Perhaps, then, this is how the revolution really starts. Not with a bang, but with a sequence of minor administrative improvements. The speed at which we’re entering a post-bitcoin age cannot be overstated. At the beginning of March, bitcoin accounted for 85 per cent of the cryptocurrency economy. Three months later, it’s less than half. In the same period, cryptocurrency’s total market capitalisation has risen from $US22 billion to more than $US100 billion, while the price of ether is up more than 2000 per cent. There’s a huge amount of new money flowing into the blockchain space and, for the first time in its history, bitcoin isn’t the major beneficiary.
Despite the current enthusiasm, there are still significant issues standing in the way of wholesale adoption, not least of which is the technology itself. “Blockchain tech is evolving so rapidly that we’re already on our third rebuild of the product,” says Oldfield. “We have a list of features and bugs that we’ve simply had to park until the technology has caught up.”
There are also lingering concerns over the security of Ethereum’s smart contracts. It was less than a year ago that the first major Ethereum project, the crowdfunded Decentralised Autonomous Organisation, was hacked, resulting in the theft of almost $US50 million in ether. While the money was eventually recovered, it served as a sobering lesson in the fragility of cutting-edge code.
But whether it’s Ethereum or another successor, it seems likely that we’re travelling towards a future written in the blockchain. “In a way, it doesn’t really matter whether people understand the technology,” Gilder says. “The average person wouldn’t be able to explain how the internet works, yet they use it every day.
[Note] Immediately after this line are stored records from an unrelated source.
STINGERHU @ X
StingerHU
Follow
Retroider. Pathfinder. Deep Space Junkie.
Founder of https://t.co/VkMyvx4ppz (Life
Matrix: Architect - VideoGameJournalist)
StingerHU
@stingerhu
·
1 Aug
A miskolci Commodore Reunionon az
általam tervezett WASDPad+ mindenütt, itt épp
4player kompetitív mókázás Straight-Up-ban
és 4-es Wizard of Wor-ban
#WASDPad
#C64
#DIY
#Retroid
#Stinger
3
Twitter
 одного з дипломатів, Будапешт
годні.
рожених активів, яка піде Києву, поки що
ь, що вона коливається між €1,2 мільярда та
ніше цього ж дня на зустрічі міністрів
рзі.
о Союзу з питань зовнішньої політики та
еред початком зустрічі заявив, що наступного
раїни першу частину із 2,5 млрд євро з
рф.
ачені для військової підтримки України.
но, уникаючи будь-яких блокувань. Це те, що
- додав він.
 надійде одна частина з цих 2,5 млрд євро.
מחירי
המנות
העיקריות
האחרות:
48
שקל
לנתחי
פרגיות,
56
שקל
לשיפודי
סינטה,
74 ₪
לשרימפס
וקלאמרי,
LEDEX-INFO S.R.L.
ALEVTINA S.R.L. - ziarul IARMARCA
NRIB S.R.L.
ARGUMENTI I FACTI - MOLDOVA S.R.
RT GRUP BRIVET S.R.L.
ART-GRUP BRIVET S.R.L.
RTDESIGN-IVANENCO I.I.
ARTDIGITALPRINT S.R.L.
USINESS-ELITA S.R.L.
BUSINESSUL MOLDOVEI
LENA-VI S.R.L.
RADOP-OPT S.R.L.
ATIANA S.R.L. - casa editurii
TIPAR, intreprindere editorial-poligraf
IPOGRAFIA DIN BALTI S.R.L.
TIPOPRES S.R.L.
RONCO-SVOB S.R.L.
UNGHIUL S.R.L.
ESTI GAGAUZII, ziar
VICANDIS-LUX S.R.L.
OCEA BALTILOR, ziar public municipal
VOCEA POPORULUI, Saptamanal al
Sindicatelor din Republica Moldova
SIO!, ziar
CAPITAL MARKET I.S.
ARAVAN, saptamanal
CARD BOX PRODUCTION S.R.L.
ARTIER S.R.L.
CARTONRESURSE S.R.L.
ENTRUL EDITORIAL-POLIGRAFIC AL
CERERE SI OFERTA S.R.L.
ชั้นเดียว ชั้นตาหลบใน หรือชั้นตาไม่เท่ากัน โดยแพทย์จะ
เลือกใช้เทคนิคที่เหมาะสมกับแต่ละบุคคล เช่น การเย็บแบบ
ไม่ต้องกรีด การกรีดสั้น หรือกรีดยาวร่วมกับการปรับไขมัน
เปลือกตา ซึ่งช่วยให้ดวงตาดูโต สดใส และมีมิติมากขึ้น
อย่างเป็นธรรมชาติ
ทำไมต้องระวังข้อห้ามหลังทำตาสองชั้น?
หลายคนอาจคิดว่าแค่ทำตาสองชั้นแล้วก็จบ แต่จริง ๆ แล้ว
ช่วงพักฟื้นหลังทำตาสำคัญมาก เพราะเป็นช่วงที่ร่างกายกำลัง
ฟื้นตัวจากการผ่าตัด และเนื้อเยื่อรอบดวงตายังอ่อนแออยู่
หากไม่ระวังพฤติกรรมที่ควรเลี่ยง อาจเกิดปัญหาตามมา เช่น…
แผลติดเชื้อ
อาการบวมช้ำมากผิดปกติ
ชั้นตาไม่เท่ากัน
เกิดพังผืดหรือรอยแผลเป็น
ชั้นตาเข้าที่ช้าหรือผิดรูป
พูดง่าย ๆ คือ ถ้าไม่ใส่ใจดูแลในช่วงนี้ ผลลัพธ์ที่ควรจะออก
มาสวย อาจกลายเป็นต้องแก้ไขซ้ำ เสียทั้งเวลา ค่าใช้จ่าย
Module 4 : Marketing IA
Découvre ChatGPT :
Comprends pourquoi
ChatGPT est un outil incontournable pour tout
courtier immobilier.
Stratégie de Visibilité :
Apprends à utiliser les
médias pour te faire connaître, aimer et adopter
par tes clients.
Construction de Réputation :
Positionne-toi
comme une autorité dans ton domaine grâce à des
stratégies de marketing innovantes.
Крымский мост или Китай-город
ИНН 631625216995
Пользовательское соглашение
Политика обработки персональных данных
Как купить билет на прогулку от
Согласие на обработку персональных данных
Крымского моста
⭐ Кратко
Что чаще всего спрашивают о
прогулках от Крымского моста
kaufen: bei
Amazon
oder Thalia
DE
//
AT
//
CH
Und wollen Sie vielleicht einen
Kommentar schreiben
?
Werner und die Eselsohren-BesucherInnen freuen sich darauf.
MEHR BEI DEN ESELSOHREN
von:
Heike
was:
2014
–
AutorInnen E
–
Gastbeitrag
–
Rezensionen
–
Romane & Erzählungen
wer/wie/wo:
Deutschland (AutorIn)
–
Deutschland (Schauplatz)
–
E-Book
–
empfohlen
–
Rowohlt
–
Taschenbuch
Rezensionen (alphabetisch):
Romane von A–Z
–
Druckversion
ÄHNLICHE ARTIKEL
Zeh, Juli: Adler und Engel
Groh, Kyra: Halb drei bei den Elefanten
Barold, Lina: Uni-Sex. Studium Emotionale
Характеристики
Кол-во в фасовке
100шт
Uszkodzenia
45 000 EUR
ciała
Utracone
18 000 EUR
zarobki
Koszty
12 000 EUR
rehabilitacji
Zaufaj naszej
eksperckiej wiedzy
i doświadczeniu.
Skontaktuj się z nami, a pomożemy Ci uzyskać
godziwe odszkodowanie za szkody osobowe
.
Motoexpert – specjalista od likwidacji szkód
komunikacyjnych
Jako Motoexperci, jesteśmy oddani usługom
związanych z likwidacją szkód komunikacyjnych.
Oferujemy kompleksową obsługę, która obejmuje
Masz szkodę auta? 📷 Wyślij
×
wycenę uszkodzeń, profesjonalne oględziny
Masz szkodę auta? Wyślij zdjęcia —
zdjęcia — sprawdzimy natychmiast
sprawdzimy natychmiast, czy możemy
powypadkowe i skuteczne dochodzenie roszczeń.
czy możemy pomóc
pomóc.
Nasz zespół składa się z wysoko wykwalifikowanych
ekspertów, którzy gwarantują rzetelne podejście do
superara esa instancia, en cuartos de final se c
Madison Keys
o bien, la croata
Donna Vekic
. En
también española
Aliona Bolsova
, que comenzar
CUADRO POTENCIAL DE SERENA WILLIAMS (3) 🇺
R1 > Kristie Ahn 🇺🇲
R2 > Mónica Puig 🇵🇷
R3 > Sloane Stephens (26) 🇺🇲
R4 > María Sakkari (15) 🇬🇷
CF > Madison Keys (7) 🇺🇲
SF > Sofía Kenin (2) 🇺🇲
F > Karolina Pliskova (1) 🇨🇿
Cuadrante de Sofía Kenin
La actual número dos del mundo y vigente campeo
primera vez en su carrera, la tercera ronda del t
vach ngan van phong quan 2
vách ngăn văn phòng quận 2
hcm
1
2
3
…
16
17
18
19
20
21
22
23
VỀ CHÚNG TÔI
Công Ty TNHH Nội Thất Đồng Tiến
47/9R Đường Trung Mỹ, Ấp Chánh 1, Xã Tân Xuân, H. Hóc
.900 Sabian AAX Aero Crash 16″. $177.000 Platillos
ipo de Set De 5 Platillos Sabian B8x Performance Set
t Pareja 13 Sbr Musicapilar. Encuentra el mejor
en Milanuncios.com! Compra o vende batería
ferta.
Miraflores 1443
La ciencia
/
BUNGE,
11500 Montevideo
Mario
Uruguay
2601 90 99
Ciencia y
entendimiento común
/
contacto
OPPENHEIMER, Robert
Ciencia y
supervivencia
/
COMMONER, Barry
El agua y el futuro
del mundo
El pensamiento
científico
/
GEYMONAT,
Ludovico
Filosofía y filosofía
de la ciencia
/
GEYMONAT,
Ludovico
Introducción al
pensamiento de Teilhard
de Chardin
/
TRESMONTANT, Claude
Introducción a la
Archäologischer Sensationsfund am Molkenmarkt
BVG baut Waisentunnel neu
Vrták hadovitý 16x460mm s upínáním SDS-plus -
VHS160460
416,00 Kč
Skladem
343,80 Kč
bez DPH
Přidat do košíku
It’s more about blockchain being able to deliver user utility that trumps other alternatives so that the adoption snowballs and you get network effects.”
Asher Tan, chief executive of Australian bitcoin exchange CoinJar, believes we’re on the cusp of a whole new digital ecology. “Everyone knows that you can make money or lose money in crypto,” he tells me. “But the whole idea of a permissionless platform where anyone can build anything is kind of amazing. You know someone is going to create something cool really soon.”
As for the future of bitcoin itself, Tan is philosophical. “Will bitcoin survive? Who knows. Perhaps the better question to ask is has it succeeded in its goal of opening people’s minds to the potential of blockchain and digital currency? The answer to that is absolutely yes.
“In the same way that Uber is changing the taxi industry, digital currency is changing the world macroeconomy. Everyone has to reorient their world view if money is truly global. And I think that’s pretty exciting.”